An inquiry into Chalukya sculpture
K. T. NARASIMHAN
The author has handled the subject with meticulous care and ample material proof
PRE AND EARLY CHALUKYA SCULPTURE — Origin and Development: R. H. Kulkarni; Harman Publishing House, A-23, Naraina Industrial Area, Phase II, New Delhi-110028.
In Indian indigenous sculptural art and temple architecture, Karnataka holds a pre-eminent place. The lower Deccan is known as the innovative nuclear zone for all three types of sculptures, Sayana, (reclining), Aseena (seated), and Sthanaka (standing), besides Nagara, Dravida, Vesara and Mandapa architecture.
In this book, Kulkarni has succeeded in encapsulating Pan-Indian reminiscences through Jain, Buddhist, and Brahmanical sculptures unearthed at early Buddhist sites in the valleys of the Bhima and Krishna rivers, and throwing light on the Chalukya sculptural treasure from Aihole and Badami. He has handled the idolised and immeasurable subject with meticulous care and ample material proof, a commendable job indeed.
Of the six chapters in the volume, the first provides an introduction to art in Karnataka from the pre-historic period up to the 7th century AD. During the period of Ashoka, Karnataka was the heartland of art in southern India. From the 4th century onwards, the ardent Hindu royal families like the Kadambas and the Gangas were responsible for the sudden blossoming of Hindu religion. The Badami Chalukyas were succeeded by the Rashtrakutas. Hence Ca. 500-645 AD is designated as the ‘early Chalukya’ phase and Ca. 655-754 AD as the ‘late Chalukya’ phase.
In the second chapter, the author has strenuously documented the works carried out by several scholars — quite a few of them foreigners — in Karnataka. The excavation by the Archaeological Survey of India at Kanaganahalli (Sannati) during the 1990s was an eye-opener as far as Karnataka’s art history and material evidence are concerned. A dome slab of Ashoka’s portrait with a label inscription in the Brahmi character, excavated at Sannati, is an unparalleled discovery in the Indian subcontinent.
The political and historical ambience of Karnataka, right from the days of the Satavahanas to those of the Chalukyas, is coherently depicted in the third chapter. It provides a deep insight into every dynasty, and the changes witnessed under it in different areas — geographical, political, cultural, art, and architecture. The Kadambas of Vanavasi, the Gangas of Talkad, and the Chalukyas of Badami were responsible for making Karnataka a nuclear zone in art and architecture.
The next chapter is a synthesis of art and architecture. In India, the Sungas were the first rulers to patronise Buddhism and the Brahmanical faith on the same scale. This might have lured the Satavahanas and their successors to patronise all religions in an equal degree.
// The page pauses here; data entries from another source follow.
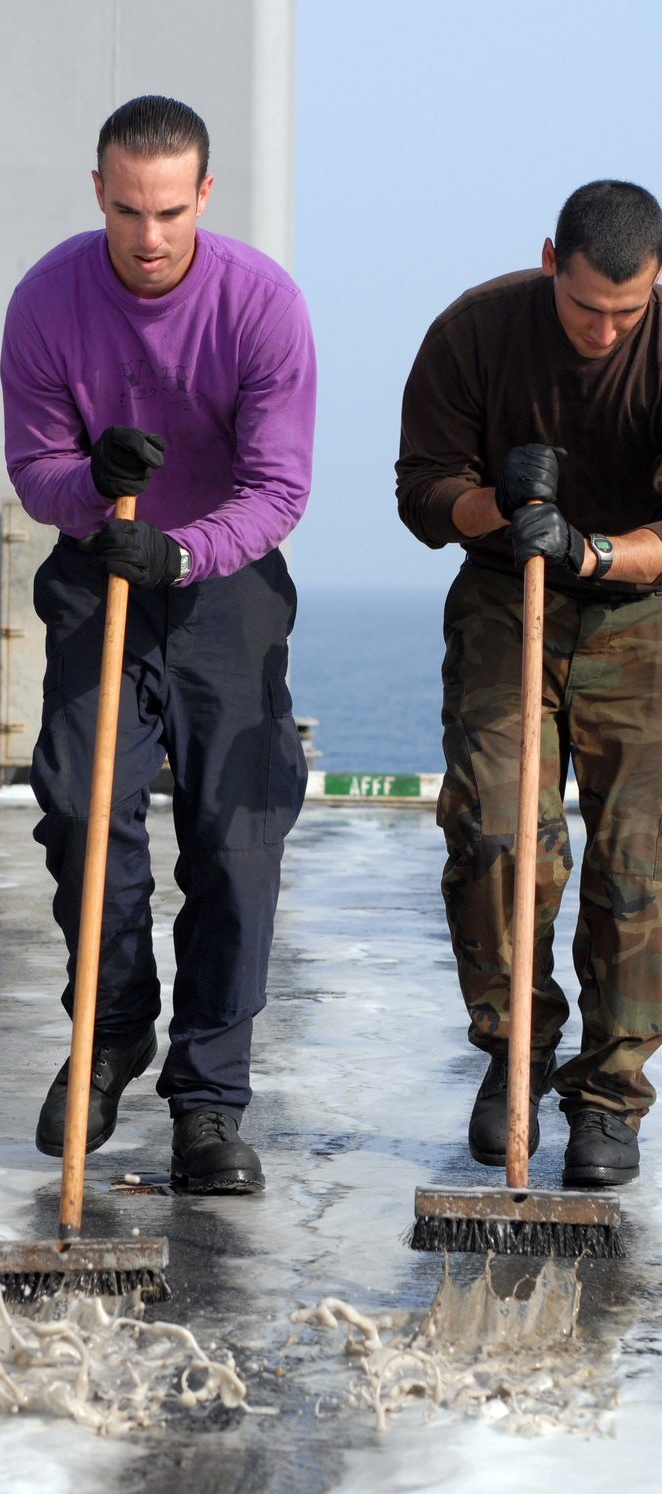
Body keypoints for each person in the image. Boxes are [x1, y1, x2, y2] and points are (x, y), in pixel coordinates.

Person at [0, 95, 315, 1192]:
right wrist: (94, 487)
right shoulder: (48, 298)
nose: (147, 237)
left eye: (170, 211)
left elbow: (279, 487)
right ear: (97, 191)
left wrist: (181, 554)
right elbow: (34, 469)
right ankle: (111, 1033)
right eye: (127, 209)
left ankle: (209, 1101)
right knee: (84, 809)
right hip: (98, 570)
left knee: (236, 835)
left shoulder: (260, 304)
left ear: (204, 197)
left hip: (219, 583)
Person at [397, 179, 662, 1188]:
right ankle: (514, 1051)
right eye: (584, 305)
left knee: (637, 860)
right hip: (509, 597)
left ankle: (608, 1096)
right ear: (550, 258)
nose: (601, 330)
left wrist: (592, 550)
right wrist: (495, 508)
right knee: (500, 834)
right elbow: (419, 491)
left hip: (640, 608)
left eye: (623, 313)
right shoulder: (473, 330)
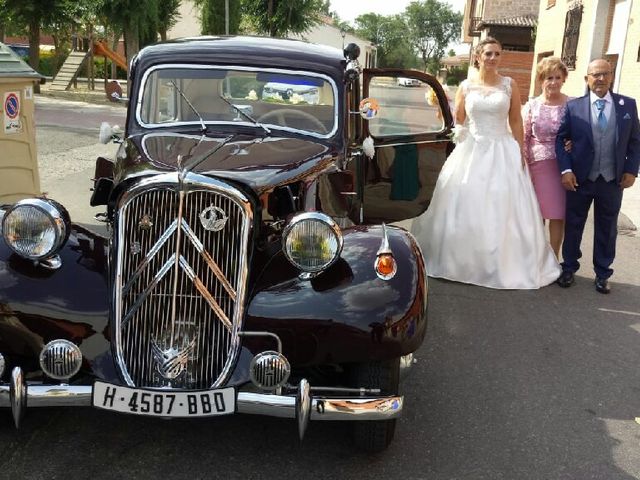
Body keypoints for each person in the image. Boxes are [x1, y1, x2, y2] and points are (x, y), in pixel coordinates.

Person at [411, 37, 560, 289]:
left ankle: (501, 263)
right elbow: (459, 120)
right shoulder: (466, 86)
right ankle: (460, 260)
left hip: (502, 149)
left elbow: (514, 121)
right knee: (463, 201)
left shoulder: (509, 85)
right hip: (471, 149)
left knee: (500, 202)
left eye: (497, 54)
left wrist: (520, 151)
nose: (493, 58)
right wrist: (439, 108)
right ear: (478, 56)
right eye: (488, 53)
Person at [554, 58, 640, 294]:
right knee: (574, 225)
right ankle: (569, 267)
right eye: (595, 74)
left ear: (611, 76)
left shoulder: (628, 106)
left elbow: (635, 141)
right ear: (587, 79)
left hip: (612, 180)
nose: (600, 78)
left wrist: (632, 169)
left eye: (605, 74)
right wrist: (566, 169)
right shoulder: (574, 107)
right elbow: (561, 140)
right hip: (580, 179)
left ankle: (602, 273)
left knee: (607, 227)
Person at [522, 57, 570, 258]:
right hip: (537, 165)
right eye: (549, 77)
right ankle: (536, 257)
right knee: (537, 214)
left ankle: (554, 258)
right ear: (541, 79)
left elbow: (582, 134)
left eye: (558, 77)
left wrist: (574, 143)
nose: (554, 82)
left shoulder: (573, 104)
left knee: (558, 215)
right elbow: (523, 137)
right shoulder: (532, 106)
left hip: (564, 167)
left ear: (563, 79)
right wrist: (523, 166)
The fifth chapter speaks about the emergence of the Brahmanical sculpture in an expensive fashion with the help of Plates right from the Kadamba period. In fact, there was a perceptible veer country-wide from the 4th century. Hinduism became dominant because of royal patronage. The author uses the word ‘Kevala’ as an adjective to Lord Narasimha and it is not acceptable. Out of the nine forms of Narasimha, none goes by the name ‘Kevala’.
The concluding chapter narrates the development of early Chalukya’s sculpture at Aihole and Badami. Here the author very rightly, and authentically, declares that the Chalukya’s scriptural art is not a borrowed one from the North but indigenous because we have several touch-stones in the South during the contemporary period. One can vouch for it on looking at some plates of Harihara, Mithunas, Brahma, Vishnu, Shiva and so on at Aihole and of Ardhanareeswara, Rathi, Seshasayi Vishnu, and the churning of the ocean at Badami. Thus Karnataka is a treasure-house for the cut-in, cut-out, structural, mandapa and bas-relief art and architecture. Similarly it has Stupa, Chaitya, and Vihara in Buddhist and Jain pantheon and Nagara, Dravida and Vesara of the Hindu temple architecture.